■ **Page text**:
########################################

I always mention the TAPI Pipeline (Turkmenistna-Afghanistan-Pakistan-India), which would unlock the natural gas of Central Asia (Turkmenistan , Azerbaijan ), and send it to India and the Indian Ocean .
Map 1
But together with the TAPI pipeline the Americans were also promoting the Afghan Oil Pipeline, which would also unlock the oil of Central Asia (Kazakhstan , Azerbaijan ) and send it to the Indian Ocean oo. See Wikipedia link below.
Whether the TAPI or the Afghan Oil Pipeine was more important I do not know. Probably they were equally important for India and the Americans. Obviously TAPI is more important for Turkmenistan , and the Afghan Oil pipeline is more important for Kazakhstan , but what I am talking about is the point of view of the larger players.
When the Soviet Union collapsed in 1991, the Muslim colonies of the Soviet Union became independent communist dictatorships, under the leadership of the local communist leaders i.e. Aliyev in Azerbaijan , Karimov in Uzbekistan , Nazarbayev in Kazakhstan , and Niyazov in Turkmenistan .
For the Americans it was very important to unlock the oil and gas reserves of Central Asia .
Map 2
Besides the obvious reasons, by unlocking the oil and gas of Central Asia, and by sending it to India, the Americans would ensure that Central Asia would no longer being dependent on Russia, Iran and China. The best thing was that the Communist dictators of the new countries wanted exactly the same thing, even though they were afraid of Russia and Iran .
When the Taliban took control of Afghanistan in 1996, only Pakistan , Saudi Arabia and the United Arab Emirates recognized their government. The Americans were asking from the Taliban to allow the construction of the pipelines, and in return the Americans were willing to recognize their government.

########################################

(Collected data entries)
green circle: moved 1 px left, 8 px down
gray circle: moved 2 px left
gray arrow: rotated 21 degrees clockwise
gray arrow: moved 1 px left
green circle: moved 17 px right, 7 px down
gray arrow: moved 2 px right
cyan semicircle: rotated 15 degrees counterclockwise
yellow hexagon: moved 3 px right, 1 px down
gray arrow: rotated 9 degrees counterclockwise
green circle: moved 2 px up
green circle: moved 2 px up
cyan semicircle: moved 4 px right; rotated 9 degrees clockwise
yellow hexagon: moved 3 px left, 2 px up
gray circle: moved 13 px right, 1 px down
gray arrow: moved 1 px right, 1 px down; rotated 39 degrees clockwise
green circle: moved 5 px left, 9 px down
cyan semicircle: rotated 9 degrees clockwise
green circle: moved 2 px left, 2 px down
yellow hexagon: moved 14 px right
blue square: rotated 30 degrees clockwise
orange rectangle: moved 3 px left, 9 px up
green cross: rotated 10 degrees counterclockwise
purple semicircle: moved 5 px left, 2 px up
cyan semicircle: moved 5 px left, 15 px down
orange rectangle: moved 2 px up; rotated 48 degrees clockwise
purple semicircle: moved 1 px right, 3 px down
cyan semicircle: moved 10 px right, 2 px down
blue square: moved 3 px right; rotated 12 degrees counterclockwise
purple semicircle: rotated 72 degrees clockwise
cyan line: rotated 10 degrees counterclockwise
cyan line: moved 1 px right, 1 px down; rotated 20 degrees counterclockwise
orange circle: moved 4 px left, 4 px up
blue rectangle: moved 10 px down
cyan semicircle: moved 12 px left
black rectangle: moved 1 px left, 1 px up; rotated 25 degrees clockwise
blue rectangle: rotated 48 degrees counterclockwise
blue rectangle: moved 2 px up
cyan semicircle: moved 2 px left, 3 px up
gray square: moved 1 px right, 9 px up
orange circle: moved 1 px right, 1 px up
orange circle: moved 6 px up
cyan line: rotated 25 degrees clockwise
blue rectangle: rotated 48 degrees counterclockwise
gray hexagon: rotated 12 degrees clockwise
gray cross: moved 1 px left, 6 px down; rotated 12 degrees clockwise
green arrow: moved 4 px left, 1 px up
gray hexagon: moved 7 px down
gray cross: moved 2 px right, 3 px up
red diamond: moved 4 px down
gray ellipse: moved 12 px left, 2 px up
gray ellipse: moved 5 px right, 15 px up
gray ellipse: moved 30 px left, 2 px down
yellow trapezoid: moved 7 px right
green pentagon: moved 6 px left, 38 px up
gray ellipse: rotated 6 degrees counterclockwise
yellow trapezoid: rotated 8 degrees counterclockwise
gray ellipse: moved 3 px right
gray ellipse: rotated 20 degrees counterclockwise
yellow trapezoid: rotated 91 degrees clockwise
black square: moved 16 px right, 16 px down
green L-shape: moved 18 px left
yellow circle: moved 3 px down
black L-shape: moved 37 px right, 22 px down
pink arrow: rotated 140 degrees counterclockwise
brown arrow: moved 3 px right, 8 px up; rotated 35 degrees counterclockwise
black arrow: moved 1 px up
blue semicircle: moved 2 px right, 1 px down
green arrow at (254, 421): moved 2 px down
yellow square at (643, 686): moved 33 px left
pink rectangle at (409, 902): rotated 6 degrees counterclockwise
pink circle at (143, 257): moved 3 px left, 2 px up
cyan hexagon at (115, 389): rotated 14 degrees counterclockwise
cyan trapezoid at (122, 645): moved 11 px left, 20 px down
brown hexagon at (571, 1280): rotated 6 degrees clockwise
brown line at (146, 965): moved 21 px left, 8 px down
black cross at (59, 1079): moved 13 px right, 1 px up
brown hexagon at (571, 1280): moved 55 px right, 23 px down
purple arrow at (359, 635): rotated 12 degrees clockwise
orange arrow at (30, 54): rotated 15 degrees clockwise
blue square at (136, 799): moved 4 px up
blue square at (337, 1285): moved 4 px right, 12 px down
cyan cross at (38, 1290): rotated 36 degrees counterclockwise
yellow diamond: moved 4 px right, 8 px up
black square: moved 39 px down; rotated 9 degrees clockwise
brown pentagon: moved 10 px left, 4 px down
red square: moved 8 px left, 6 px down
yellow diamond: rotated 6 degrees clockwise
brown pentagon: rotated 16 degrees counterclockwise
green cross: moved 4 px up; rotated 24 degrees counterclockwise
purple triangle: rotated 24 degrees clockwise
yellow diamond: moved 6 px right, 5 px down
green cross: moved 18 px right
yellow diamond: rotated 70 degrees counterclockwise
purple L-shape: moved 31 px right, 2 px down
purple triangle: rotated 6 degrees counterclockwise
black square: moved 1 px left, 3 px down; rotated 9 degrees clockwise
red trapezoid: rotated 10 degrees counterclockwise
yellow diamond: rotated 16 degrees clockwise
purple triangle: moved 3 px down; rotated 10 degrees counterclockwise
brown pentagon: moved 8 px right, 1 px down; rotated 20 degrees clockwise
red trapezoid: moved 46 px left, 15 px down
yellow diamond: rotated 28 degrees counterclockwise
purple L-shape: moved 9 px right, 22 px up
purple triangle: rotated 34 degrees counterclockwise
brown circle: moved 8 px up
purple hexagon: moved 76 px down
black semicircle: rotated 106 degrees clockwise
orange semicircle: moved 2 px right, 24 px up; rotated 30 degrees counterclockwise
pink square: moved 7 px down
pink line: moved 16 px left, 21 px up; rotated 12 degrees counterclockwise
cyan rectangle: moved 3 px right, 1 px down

########################################

■ **What you should do**:
Carry the text on the Central Asian pipelines forward from its final sentence. The data is separate material, unrelated to the text on Central Asian pipelines.

■ **Answer to the problem**:
Map 3
While the Americans were negotiating with the Talibans, Al Qaeda, an ally of the Taliban, was trying to sabotage their negotiations. Al Qaeda was providing financial and military assistance to the Taliban, and in 1998 Al Qaeda attacked the American embassies in Tanzania and Kenya . Two hundred people lost their lives, and another four thousands were injured.
From that moment the negotiations between the Americans and the Taliban took another turn, and the Bill Clinton administration started pushing the Taliban to hand them Osama bin Laden, and to denounce Al Qaeda. But that was very difficult given that Al Qaeda was supporting financially and militarily the Taliban.
The fact is that the attacks on the American embassies had exactly the result that Al Qaeda wanted, which was to undermine the negotiations between United States and various Taliban factions. At the same time due to the Arab money the corrupt Taliban leaderships were not willing to allow the construction of the pipelines, which would be good for all the countries, except of course for Iran and the Arab countries of the Persian Gulf .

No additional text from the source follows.